Povertà energetica, il Molise tra le regioni più esposte: 22.649 famiglie in difficoltà | isNews
Lo studio della Cgia di Mestre. Nella nostra regione incidenza quasi doppia rispetto alla media nazionale
CAMPOBASO. Nel 2024 il Molise si conferma tra le regioni italiane più esposte alla povertà energetica, con 22.649 famiglie in difficoltà, pari al 17% dei nuclei residenti e a circa 48.769 persone coinvolte, un’incidenza quasi doppia rispetto alla media nazionale del 9,1%. Il dato emerge da un’elaborazione dell’Ufficio studi della CGIA di Mestre su fonti Istat e Osservatorio Italiano sulla Povertà Energetica (OIPE), secondo cui in Italia il fenomeno riguarda complessivamente circa 2,4 milioni di famiglie e oltre 5,3 milioni di persone che non riescono a sostenere in modo adeguato le spese per energia elettrica e riscaldamento. Le aree più colpite restano quelle del Mezzogiorno, con la Puglia in testa per incidenza, dove oltre 302.500 famiglie si trovano in difficoltà (circa il 18% del totale), seguita dalla Calabria con più di 143.400 nuclei coinvolti e dal Molise stesso, che pur con numeri assoluti più contenuti registra una quota molto elevata rispetto alla popolazione residente.

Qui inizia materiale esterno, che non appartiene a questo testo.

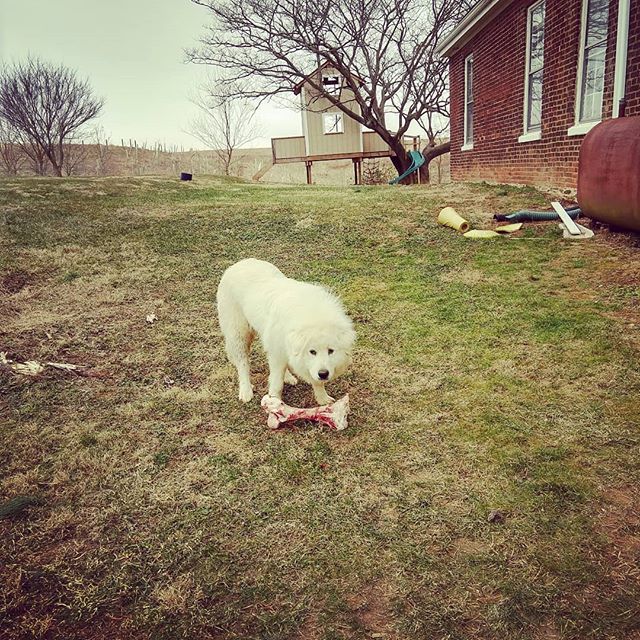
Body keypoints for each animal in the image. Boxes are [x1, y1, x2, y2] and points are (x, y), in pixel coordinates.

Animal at [215, 258, 356, 402]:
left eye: (331, 351)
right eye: (312, 352)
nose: (323, 374)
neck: (312, 316)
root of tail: (239, 263)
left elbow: (315, 381)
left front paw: (323, 399)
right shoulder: (277, 352)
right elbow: (277, 383)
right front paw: (275, 401)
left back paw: (288, 377)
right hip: (238, 334)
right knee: (242, 363)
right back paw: (246, 390)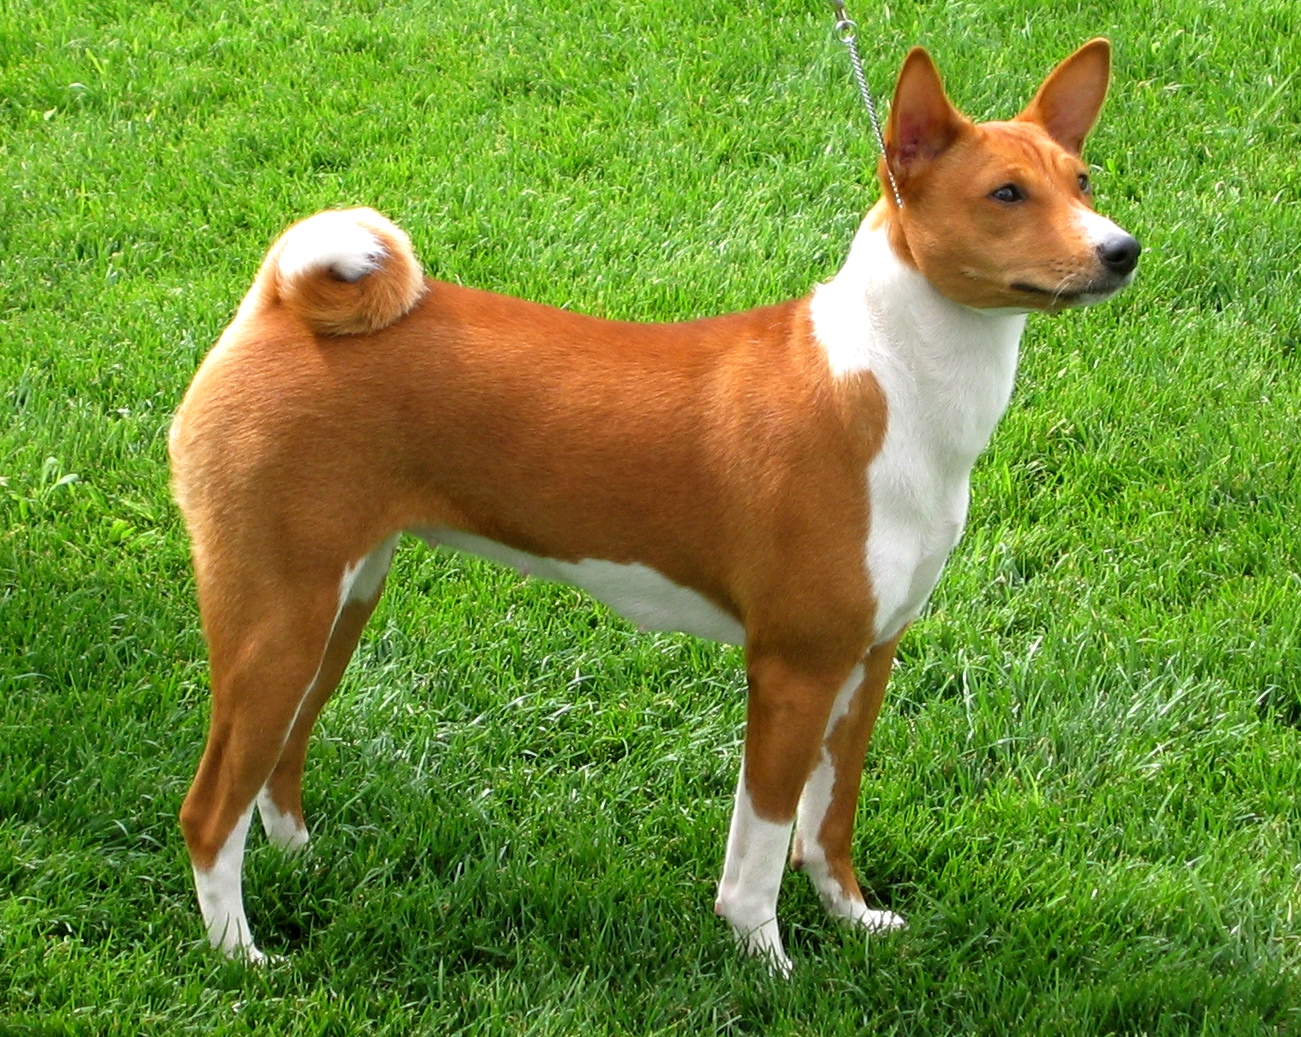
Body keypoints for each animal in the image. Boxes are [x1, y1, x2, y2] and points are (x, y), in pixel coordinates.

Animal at [169, 38, 1138, 973]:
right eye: (1005, 193)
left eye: (1082, 181)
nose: (1121, 248)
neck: (891, 381)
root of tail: (275, 306)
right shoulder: (793, 667)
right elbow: (759, 848)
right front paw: (766, 963)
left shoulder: (868, 656)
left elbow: (827, 826)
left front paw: (853, 919)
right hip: (277, 617)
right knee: (210, 807)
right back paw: (242, 957)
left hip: (342, 602)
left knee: (275, 767)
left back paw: (305, 863)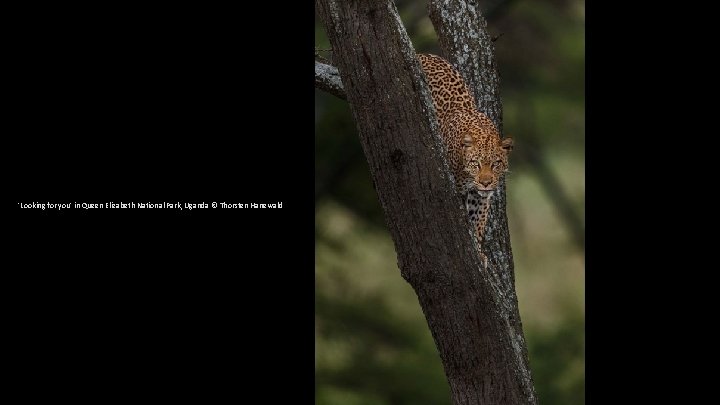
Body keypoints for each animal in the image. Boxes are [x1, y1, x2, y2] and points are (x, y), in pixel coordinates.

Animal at [416, 52, 512, 262]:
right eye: (476, 164)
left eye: (496, 164)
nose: (485, 183)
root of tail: (423, 54)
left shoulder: (480, 196)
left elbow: (478, 220)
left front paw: (478, 250)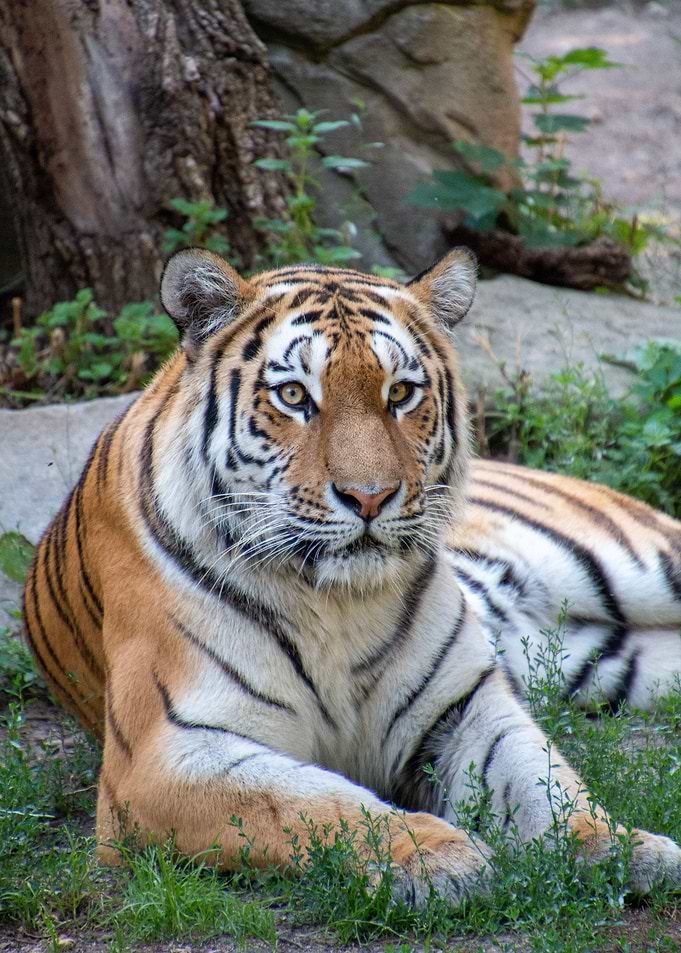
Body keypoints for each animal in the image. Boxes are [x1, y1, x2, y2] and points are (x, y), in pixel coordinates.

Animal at [23, 248, 681, 905]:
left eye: (402, 393)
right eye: (294, 395)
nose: (370, 497)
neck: (338, 604)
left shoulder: (465, 706)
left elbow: (544, 783)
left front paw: (622, 846)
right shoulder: (163, 756)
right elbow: (318, 805)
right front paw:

Secondo la definizione OIPE, la povertà energetica si verifica quando una famiglia non riesce ad accedere a servizi essenziali come riscaldamento, raffrescamento, illuminazione e uso degli elettrodomestici a un costo sostenibile rispetto al proprio reddito. Il fenomeno non dipende solo dalla condizione economica, ma anche dalla qualità delle abitazioni, spesso caratterizzate da scarso isolamento o impianti obsoleti, e dall’andamento dei prezzi dell’energia. In Italia il problema coinvolge quindi una platea ampia e trasversale, ma con un impatto più forte nelle regioni del Sud e nelle fasce sociali più fragili, come anziani soli e famiglie numerose.
Il quadro, già critico, rischia inoltre di peggiorare a causa dell’andamento recente dei prezzi di gas ed elettricità, che secondo le rilevazioni della CGIA hanno registrato ulteriori aumenti nel 2025 rispetto all’anno precedente. Un trend che, secondo le stime, potrebbe tradursi in un aggravio complessivo per le famiglie italiane e in una crescita della vulnerabilità energetica, con effetti più marcati proprio nelle aree dove il fenomeno è già strutturalmente più diffuso.